Living in northern Wisconsin on the Manitowish River, artist Mary Burns has always felt a connection to water.
“It’s just been part of my life since I was born,” said Burns.
Burns wants to use her artwork to shed light on issues facing water today.
“Our water globally is in crisis and we need to address this issue,” she said.
The fiber artist is currently working on her next series, ‘Women and Water, a Global Exhibit.’
“I wanted to utilize my weaving capabilities to weave portraits of women who are working with water, advocating for it, protecting it, because I feel that women have not been given enough credit for the work that they do,” said Burns.
This artwork is jacquard weaving, which are handwoven pieces that are very detailed and highly technical.
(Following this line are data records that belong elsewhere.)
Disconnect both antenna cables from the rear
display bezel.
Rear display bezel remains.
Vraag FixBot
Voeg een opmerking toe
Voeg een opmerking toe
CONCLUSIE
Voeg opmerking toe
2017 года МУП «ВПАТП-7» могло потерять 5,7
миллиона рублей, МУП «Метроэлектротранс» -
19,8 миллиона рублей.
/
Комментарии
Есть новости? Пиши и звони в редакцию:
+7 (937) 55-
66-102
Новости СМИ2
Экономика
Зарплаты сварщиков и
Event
The large portraits are about 32 by 42 inches done in sepia and black.
“[I want people to] Focus more on the essence of the women and not be distracted by a lot of color,” said Burns.
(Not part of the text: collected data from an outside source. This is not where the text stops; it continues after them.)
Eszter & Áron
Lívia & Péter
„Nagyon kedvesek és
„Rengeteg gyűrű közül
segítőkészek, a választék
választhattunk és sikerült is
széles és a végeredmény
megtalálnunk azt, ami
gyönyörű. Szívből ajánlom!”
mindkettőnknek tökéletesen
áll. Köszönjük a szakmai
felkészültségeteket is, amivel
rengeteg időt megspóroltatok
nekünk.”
The exhibit won’t be completed until next year, but people can get a sneak peek and learn about the women inspired Burns during Wednesday’s Science on Tap presentation.
“I have put together a video that shows some of the women who are in the exhibit and that has been really moving to the people who have seen it so far,” said Burns.
She hopes her talk and her art leaves people inspired to take action to protect water.
The Science on Tap presentation starts at 6:30 p.m. via Zoom or Youtube. Visit the Science on Tap Minocqua website to watch.